### [Exercise aim]
For each statement (a), (b), and (c), say yes or no to whether the troubleshooting notes below support it, and quote the exact words from the notes that settle it. (a) The go-wrappers library must be downloaded by hand before the first run. (b) If a TSS reshare is stuck at 3 parties, both workers should share one queue. (c) The DCA scheduler writes its log to local/logs/dca-scheduler.log.

--- START OF Selected excerpt ---

On shared machines: If another user has processes running on required ports, you'll need to coordinate with them or use sudo to kill the processes:

# Check what's using a port
lsof -i :8080

# If owned by another user, coordinate with them or:
sudo pkill -9 -f "go-build.*/verifier"

TSS Reshare Stuck at 3 Parties

Check queue isolation - both workers must use separate queues:

docker exec vultisig-redis redis-cli -a vultisig KEYS "asynq:*queue*"

View Logs

# View specific service logs
tail -f local/logs/verifier.log      # Verifier server
tail -f local/logs/worker.log        # Verifier worker
tail -f local/logs/dca-server.log    # DCA plugin server
tail -f local/logs/dca-worker.log    # DCA plugin worker
tail -f local/logs/dca-scheduler.log # DCA scheduler

# View all logs
tail -f local/logs/*.log

go-wrappers Library

The go-wrappers CGO library is automatically downloaded on first run. If you encounter library loading issues:

# Check if libraries are downloaded
ls -la ~/.vultisig/lib/

# Force re-download by removing the marker file
rm ~/.vultisig/lib/darwin/.downloaded-master  # macOS
rm ~/.vultisig/lib/linux/.downloaded-master   # Linux

# Then run any vcli command to trigger download
./local/vcli.sh --help

Kubernetes Deployment

For production Kubernetes deployment on Hetzner Cloud, see infrastructure/DEPLOYMENT.md.

--- END OF Selected excerpt ---
--- START OF Recorded data ---

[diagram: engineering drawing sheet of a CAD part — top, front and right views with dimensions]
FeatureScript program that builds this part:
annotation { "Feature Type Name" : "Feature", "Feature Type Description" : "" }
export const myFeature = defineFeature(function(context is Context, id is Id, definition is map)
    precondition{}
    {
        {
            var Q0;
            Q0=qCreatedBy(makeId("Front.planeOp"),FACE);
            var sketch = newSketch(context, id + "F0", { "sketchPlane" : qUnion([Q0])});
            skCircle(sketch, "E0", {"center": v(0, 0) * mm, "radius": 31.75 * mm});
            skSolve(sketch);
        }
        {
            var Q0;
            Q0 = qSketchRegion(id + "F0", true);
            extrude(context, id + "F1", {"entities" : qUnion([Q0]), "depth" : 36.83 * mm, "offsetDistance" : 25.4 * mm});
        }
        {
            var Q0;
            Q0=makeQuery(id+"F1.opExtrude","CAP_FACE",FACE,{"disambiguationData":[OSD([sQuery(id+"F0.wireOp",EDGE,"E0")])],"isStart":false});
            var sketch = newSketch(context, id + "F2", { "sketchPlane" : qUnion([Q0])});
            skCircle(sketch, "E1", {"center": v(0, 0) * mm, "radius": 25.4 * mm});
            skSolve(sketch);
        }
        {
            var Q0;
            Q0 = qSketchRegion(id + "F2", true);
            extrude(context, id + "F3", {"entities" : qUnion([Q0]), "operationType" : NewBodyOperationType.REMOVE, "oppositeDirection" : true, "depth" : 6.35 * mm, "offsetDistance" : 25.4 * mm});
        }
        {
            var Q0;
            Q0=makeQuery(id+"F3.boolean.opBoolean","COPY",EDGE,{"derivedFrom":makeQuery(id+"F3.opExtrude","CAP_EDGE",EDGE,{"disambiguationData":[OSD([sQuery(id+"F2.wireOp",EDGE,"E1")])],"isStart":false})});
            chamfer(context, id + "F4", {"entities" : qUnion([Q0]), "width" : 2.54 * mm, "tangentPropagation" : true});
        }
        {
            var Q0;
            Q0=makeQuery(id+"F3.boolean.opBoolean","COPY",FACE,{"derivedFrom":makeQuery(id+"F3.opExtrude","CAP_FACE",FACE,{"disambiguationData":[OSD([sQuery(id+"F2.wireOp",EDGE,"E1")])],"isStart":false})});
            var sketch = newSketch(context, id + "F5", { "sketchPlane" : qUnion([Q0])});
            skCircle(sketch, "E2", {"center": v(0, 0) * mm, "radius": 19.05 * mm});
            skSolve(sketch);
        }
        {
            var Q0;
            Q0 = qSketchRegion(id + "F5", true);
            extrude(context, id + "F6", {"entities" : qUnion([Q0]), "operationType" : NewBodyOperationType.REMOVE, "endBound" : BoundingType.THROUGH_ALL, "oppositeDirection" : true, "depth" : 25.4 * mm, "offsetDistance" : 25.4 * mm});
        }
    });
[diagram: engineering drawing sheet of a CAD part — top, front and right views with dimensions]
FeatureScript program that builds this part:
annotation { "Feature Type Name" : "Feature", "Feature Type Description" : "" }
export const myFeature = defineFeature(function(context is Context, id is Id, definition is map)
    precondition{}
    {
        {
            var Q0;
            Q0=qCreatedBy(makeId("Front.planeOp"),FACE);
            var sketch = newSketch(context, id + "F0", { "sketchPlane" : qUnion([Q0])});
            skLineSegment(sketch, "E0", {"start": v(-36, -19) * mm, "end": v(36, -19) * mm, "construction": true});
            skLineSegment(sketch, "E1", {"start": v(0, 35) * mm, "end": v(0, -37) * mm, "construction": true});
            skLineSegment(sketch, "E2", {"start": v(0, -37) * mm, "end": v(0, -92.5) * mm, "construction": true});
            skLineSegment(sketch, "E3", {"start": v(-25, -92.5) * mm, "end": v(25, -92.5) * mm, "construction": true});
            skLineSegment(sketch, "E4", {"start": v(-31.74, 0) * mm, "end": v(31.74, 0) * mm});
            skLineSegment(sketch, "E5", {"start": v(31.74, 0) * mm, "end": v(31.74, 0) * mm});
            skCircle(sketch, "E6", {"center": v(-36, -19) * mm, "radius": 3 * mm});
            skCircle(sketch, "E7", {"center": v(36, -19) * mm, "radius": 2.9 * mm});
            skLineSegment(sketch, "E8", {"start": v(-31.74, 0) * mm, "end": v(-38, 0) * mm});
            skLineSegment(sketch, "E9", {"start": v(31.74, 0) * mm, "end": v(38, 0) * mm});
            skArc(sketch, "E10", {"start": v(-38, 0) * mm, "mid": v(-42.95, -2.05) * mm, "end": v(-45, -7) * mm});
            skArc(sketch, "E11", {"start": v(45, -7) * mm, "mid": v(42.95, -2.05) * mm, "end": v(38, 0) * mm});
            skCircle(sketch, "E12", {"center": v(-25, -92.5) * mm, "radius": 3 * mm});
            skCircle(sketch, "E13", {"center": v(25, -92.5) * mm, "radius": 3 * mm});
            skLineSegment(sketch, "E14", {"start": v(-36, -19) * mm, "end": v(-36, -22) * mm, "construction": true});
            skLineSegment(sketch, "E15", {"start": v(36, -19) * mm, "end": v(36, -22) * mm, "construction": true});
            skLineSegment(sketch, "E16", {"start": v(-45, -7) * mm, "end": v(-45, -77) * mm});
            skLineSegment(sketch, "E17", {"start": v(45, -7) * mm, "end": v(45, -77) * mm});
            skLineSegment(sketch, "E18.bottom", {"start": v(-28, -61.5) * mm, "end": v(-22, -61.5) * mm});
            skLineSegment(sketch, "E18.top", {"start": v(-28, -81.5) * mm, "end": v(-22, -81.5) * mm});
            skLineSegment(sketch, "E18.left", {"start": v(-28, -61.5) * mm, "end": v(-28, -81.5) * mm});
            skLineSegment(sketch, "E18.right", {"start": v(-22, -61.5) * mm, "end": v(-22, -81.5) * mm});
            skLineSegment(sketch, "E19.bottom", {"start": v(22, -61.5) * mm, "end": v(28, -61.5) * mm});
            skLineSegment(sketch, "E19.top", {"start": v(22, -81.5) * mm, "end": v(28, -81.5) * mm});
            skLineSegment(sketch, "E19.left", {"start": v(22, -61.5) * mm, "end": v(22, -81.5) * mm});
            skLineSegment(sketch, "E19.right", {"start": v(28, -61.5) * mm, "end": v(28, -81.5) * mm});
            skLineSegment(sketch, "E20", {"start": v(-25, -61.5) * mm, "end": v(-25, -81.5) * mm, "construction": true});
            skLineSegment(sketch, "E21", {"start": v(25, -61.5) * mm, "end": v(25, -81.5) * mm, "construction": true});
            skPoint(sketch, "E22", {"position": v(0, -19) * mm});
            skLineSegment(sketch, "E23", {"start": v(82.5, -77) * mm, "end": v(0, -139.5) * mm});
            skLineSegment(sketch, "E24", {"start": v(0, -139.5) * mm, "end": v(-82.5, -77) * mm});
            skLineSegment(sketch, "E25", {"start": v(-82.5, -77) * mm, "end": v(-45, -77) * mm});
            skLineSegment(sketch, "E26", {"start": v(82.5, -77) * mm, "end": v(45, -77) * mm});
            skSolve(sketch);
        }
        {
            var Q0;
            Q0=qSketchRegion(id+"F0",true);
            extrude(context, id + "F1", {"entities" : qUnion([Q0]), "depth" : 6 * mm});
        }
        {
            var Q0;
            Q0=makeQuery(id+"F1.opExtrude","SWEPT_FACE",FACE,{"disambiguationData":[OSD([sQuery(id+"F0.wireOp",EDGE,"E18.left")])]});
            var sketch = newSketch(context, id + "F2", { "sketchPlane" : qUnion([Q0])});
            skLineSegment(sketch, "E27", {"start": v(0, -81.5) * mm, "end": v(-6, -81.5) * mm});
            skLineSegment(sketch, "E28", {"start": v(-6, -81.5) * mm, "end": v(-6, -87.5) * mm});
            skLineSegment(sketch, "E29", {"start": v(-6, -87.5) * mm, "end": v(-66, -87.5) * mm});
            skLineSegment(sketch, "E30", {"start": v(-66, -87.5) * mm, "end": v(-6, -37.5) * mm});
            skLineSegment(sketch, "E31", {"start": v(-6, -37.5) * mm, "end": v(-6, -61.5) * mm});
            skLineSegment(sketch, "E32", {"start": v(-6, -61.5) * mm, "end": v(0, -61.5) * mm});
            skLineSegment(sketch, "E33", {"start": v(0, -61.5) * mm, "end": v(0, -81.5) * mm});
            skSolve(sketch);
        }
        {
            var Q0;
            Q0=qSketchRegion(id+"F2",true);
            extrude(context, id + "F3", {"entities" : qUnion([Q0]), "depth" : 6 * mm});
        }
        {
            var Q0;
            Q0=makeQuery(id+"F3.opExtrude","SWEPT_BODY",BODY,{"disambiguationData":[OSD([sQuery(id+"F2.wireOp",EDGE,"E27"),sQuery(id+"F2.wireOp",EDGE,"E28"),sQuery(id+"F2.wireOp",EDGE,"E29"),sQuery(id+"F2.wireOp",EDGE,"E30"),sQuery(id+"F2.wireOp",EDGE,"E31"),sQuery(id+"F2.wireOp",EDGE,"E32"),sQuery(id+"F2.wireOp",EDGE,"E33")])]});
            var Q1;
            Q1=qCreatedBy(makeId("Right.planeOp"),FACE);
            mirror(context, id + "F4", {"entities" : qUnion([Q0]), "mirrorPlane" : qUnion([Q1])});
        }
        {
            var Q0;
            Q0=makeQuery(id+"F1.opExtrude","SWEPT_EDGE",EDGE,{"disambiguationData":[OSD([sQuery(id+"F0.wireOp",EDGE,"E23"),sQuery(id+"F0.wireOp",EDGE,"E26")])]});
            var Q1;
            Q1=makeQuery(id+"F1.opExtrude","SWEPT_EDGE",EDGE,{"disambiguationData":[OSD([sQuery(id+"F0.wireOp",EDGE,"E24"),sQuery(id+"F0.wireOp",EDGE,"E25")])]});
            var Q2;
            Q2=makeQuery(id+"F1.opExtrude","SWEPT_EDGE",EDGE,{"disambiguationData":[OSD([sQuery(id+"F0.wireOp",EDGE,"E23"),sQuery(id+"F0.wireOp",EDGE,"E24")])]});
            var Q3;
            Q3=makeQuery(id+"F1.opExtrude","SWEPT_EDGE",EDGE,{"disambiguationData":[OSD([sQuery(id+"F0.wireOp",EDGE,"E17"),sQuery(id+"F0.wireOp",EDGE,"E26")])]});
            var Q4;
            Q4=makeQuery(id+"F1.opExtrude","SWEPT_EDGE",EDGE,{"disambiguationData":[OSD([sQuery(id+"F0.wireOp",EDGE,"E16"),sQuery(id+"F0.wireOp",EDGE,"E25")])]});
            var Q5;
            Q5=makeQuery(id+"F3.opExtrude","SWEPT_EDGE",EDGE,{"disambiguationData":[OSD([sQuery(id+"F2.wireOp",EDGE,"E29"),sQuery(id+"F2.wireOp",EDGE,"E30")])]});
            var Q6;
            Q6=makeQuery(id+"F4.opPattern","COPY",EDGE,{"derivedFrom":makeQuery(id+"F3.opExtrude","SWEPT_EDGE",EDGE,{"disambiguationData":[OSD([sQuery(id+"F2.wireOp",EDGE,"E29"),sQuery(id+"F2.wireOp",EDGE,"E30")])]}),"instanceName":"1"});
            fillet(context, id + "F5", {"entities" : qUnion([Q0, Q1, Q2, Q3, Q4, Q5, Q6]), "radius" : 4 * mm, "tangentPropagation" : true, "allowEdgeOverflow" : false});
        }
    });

--- END OF Recorded data ---

### [Output]
(a) No: "The go-wrappers CGO library is automatically downloaded on first run."
(b) No: "both workers must use separate queues"
(c) Yes: "tail -f local/logs/dca-scheduler.log"